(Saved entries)
________________________________________
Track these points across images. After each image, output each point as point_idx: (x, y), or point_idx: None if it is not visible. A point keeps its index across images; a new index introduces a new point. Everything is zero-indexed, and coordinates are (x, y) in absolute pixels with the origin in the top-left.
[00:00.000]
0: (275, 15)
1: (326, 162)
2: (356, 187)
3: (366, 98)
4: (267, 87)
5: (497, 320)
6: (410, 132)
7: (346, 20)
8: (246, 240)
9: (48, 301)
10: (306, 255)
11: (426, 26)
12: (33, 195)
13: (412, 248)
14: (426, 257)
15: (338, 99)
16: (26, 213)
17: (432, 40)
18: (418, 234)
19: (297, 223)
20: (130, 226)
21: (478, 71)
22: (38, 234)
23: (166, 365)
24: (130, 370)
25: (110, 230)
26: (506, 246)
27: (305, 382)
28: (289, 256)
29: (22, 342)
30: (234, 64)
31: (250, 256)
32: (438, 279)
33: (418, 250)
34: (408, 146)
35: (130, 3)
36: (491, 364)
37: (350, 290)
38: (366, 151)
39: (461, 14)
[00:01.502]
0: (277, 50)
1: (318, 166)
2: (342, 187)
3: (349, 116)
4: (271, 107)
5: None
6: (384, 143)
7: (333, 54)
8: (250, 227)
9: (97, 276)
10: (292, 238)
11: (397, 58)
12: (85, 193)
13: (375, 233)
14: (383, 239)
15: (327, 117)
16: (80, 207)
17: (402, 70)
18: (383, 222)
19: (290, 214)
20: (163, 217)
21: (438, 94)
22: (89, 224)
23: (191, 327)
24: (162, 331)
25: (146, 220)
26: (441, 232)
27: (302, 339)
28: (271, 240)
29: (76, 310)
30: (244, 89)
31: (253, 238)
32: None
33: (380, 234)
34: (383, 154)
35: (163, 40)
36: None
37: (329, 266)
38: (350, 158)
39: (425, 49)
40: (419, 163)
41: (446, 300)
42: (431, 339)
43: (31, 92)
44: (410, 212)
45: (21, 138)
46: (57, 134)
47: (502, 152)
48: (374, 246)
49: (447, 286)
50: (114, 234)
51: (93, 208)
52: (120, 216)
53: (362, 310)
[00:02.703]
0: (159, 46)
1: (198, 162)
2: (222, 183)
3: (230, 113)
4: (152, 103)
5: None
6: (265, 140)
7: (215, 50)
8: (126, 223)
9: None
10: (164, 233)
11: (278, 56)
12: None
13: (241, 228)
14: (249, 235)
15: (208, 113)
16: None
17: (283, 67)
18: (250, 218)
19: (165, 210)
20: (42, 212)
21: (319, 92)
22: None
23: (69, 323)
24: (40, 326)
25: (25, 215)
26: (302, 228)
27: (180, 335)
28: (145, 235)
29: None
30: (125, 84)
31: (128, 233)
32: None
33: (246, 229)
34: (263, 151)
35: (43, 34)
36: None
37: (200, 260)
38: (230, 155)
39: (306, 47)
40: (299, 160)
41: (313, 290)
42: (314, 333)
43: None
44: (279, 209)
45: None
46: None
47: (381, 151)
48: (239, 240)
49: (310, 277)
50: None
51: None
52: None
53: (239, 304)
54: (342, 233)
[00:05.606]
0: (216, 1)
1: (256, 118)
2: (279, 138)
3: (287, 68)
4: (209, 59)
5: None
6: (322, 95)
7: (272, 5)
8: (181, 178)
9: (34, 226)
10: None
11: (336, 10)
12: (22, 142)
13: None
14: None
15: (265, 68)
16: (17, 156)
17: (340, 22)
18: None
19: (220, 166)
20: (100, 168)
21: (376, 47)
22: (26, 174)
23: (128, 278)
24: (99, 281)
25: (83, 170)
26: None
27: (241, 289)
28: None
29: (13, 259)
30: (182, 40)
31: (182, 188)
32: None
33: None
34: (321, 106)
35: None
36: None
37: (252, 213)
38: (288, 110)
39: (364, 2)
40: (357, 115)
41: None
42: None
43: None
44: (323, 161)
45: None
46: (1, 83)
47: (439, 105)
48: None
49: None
________________________________________
Exercise instructions
Could you reproduce every record above exactly as it stands?

Written response
Track these points across images. After each image, output each point as point_idx: (x, y), or point_idx: None if it is not visible. A point keeps its index across images; a new index introduces a new point. Everything is zero-indexed, and coordinates are (x, y) in absolute pixels with the origin in the top-left.
[00:00.000]
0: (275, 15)
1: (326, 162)
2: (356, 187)
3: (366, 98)
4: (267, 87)
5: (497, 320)
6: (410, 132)
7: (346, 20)
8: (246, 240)
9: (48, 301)
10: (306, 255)
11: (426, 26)
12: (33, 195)
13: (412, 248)
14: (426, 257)
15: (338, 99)
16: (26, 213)
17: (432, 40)
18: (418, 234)
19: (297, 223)
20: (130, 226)
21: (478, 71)
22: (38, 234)
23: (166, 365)
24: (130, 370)
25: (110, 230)
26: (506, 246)
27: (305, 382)
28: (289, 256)
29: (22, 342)
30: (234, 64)
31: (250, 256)
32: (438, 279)
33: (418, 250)
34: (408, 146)
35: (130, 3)
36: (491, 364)
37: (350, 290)
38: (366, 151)
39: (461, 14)
[00:01.502]
0: (277, 50)
1: (318, 166)
2: (342, 187)
3: (349, 116)
4: (271, 107)
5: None
6: (384, 143)
7: (333, 54)
8: (250, 227)
9: (97, 276)
10: (292, 238)
11: (397, 58)
12: (85, 193)
13: (375, 233)
14: (383, 239)
15: (327, 117)
16: (80, 207)
17: (402, 70)
18: (383, 222)
19: (290, 214)
20: (163, 217)
21: (438, 94)
22: (89, 224)
23: (191, 327)
24: (162, 331)
25: (146, 220)
26: (441, 232)
27: (302, 339)
28: (271, 240)
29: (76, 310)
30: (244, 89)
31: (253, 238)
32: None
33: (380, 234)
34: (383, 154)
35: (163, 40)
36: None
37: (329, 266)
38: (350, 158)
39: (425, 49)
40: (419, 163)
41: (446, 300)
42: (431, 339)
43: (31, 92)
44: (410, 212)
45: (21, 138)
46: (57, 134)
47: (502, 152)
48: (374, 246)
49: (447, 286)
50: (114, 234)
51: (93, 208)
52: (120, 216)
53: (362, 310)
[00:02.703]
0: (159, 46)
1: (198, 162)
2: (222, 183)
3: (230, 113)
4: (152, 103)
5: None
6: (265, 140)
7: (215, 50)
8: (126, 223)
9: None
10: (164, 233)
11: (278, 56)
12: None
13: (241, 228)
14: (249, 235)
15: (208, 113)
16: None
17: (283, 67)
18: (250, 218)
19: (165, 210)
20: (42, 212)
21: (319, 92)
22: None
23: (69, 323)
24: (40, 326)
25: (25, 215)
26: (302, 228)
27: (180, 335)
28: (145, 235)
29: None
30: (125, 84)
31: (128, 233)
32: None
33: (246, 229)
34: (263, 151)
35: (43, 34)
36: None
37: (200, 260)
38: (230, 155)
39: (306, 47)
40: (299, 160)
41: (313, 290)
42: (314, 333)
43: None
44: (279, 209)
45: None
46: None
47: (381, 151)
48: (239, 240)
49: (310, 277)
50: None
51: None
52: None
53: (239, 304)
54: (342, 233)
[00:05.606]
0: (216, 1)
1: (256, 118)
2: (279, 138)
3: (287, 68)
4: (209, 59)
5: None
6: (322, 95)
7: (272, 5)
8: (181, 178)
9: (34, 226)
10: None
11: (336, 10)
12: (22, 142)
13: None
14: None
15: (265, 68)
16: (17, 156)
17: (340, 22)
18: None
19: (220, 166)
20: (100, 168)
21: (376, 47)
22: (26, 174)
23: (128, 278)
24: (99, 281)
25: (83, 170)
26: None
27: (241, 289)
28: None
29: (13, 259)
30: (182, 40)
31: (182, 188)
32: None
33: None
34: (321, 106)
35: None
36: None
37: (252, 213)
38: (288, 110)
39: (364, 2)
40: (357, 115)
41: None
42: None
43: None
44: (323, 161)
45: None
46: (1, 83)
47: (439, 105)
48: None
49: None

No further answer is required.